1. Toss chicken livers in flour, making sure to coat well, shaking off excess flour.
2. In a large saute pan, heat vegetable oil over medium heat.
3. Add floured livers to hot oil and season with Zehnder’s Chicken Seasoning and white pepper.
4. Cook livers until they are cooked only halfway through, remove and place on a paper towel lined plate.
5. On a sheet pan, cook bacon on a parchment lined sheet pan in a 350F oven until cooked halfway through.
6. As soon as the bacon is cool enough to touch, roll the bacon around the half cooked liver and pick with a toothpick.
7. Place the rumaki on a parchment lined sheet pan and cook in a 350F oven until the bacon is cooked to your desired crispness.
8. Serve as is or with dill pickle spears.

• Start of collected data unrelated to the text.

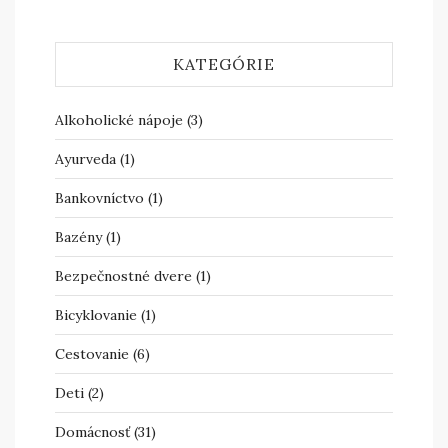
KATEGÓRIE
Alkoholické nápoje
(3)
Ayurveda
(1)
Bankovníctvo
(1)
Bazény
(1)
Bezpečnostné dvere
(1)
Bicyklovanie
(1)
Cestovanie
(6)
Deti
(2)
Domácnosť
(31)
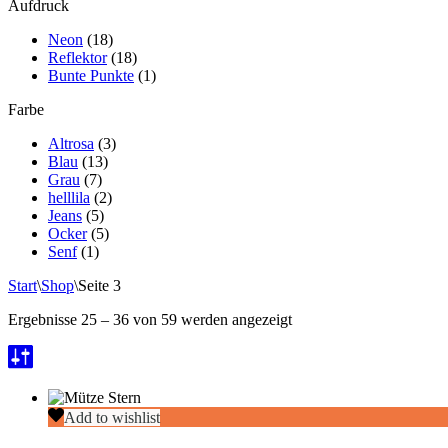
Aufdruck
Neon
(18)
Reflektor
(18)
Bunte Punkte
(1)
Farbe
Altrosa
(3)
Blau
(13)
Grau
(7)
helllila
(2)
Jeans
(5)
Ocker
(5)
Senf
(1)
Start
\
Shop
\
Seite 3
Ergebnisse 25 – 36 von 59 werden angezeigt
Merino
Add to wishlist
Mütze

Zehnder’s Chicken in Phyllo:

2 lbs. Boneless, Skinless Chicken Breasts
1/2 lbs. Cream Cheese, softened
1/4 lbs. Feta Cheese, crumbled
3 Scallions, sliced thin
1 Tsp. Black Pepper
1/2 Tsp. Sesame Oil
1/2 Tsp. Soy Sauce
1/2 lb. Butter, melted
8 Sheets Phyllo Dough

1. In a 350F oven, cook chicken breasts until their internal temperature reaches 165F.
2. Allow chicken breasts to cool to room temperature and then cut into strips 1/8″ thick.
3. Mix chicken strips, cream cheese, feta cheese, scallions, black pepper, sesame oil and soy sauce together well in a bowl. Refrigerate for one hour or up to 24 hours.
4. Place 2 sheets of Phyllo dough on a cool, dry, hard surface and brush melted butter on making sure to cover completely but do not over saturate.
5. Repeat Step #4 until there are eight sheets total.
6. Place the filling mixture on the end of the sheet of Phyllo in the shape of a log and then roll the Phyllo dough tightly around the filling.
7. Bake in a 350F oven for 25-35 min. until the internal temperature reaches 165F.
8. Serve with Alfredo Sauce or Raspberry Coulis.